There’s been a lot of fuss this week on t’interweb about whether Ad X is a ripoff (or homage) to Ad Y and if Campaign Z is actually any good.
But what are we all going to blog about when all this media fragmentation, CRM and digital malarky gets its act together and means that enormous campaigns could be running and we’d never know about them?
Because if done well, communications will only interact with the precise audience they’re targeted at, rather than anyone who happens to switch on the telly at 9pm.
I suppose its Stealth Marketing. As a brand you could, in theory, be as provocative or offensive as you like because so long as it doesn’t offend your target audience, no-one else is going to experience it…
mad about the Mad Men
I finally got round to watching Mad Men last night on BBC iplayer.
I really enjoyed it and it occurred to me that in AdWorld, some things change (technology, use of insight, number of women in senior positions, amount of admin support available) and others stay the same (blagging your way through last minute client meetings, office politics, drinks after work).
It did make me glad that I was born in a different age – somehow I don’t think I’d have found an agency role taking dictation and making coffee with the long term goal of a good marriage and lots of babies terribly fulfilling.
I did have fun imagining how the Mad Men might react to a modern-day Planner wondering about clad in jeans and trainers, weighed down by laptop, mobile and digital camera and going on about ethnographics, media fragmentation and the Velocity Age….
best advice
I’ve had a couple of instances recently where I’ve had to tell a client that what they are proposing is mind numbingly, completely the wrong thing to do.

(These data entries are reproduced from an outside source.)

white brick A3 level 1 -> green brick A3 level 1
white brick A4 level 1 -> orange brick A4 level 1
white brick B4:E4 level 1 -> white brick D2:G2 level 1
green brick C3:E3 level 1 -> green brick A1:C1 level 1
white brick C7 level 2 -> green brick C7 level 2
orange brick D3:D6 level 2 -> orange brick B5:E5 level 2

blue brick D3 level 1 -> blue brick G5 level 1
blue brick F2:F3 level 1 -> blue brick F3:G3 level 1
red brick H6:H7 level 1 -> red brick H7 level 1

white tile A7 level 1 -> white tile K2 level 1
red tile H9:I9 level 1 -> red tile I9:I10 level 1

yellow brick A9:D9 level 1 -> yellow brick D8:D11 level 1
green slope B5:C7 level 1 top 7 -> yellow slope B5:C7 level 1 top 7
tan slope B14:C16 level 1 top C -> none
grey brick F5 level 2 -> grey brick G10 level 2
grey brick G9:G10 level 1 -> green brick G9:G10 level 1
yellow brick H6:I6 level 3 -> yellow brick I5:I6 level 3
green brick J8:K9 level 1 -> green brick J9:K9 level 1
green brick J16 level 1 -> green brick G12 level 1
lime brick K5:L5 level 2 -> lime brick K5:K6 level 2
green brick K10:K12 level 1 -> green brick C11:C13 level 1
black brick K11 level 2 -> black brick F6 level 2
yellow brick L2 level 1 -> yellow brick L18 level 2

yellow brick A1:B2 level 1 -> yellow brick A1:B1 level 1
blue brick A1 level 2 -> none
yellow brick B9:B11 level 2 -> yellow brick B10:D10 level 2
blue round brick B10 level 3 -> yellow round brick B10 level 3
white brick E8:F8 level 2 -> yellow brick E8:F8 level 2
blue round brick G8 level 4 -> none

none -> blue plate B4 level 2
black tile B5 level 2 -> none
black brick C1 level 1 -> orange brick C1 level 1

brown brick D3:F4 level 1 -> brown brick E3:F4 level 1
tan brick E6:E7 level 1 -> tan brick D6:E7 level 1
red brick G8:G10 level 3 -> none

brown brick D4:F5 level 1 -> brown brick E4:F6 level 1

To explain that I’m giving them our best advice and that we wouldn’t do it if it was our money.
But do they act on my advice? In some cases, no. In some cases, they even adopt a “la la la I can’t hear you” approach.
If clients are paying their agencies significant fees to give them best advice on communications, surely they should be at least listening? I do appreciate that sometimes there are other factors at play that the agency hasn’t been exposed to, but I’m getting quite depressed at the amount of clients (and new business prospects too) who seem to want to employ ‘yes men’.
Maybe its the slightly wobbly state of the economy that is denting client confidence, maybe its a reflection of the changing client/agency power balance.
But I’m way too bloody minded to just take the money and run.
(pic by bullish1974 via Flickr)
when great ads (sometimes) get killed by focus groups
Produced for the New England 2007 Hatch Awards by Arnold, this is a sobering example of why the average focus group stuck in a meeting room and forced to watch an animatic don’t necessarily produce the kind of feedback that leads to great creative.
In fact, there’s a whole other rant here bemoaning the demise of holding groups in recruiter’s homes. I think its something to do with insurance, but certainly round my way its come to an end.
Which is a real shame because the best, most honest groups I’ve moderated or observed have come from a group of women (who might even, shock horror, have met each other before) cosied up in someone’s living room with cups of tea and biscuits chatting about Life – rather than a group of strangers holed up in a meeting room with a flip chart.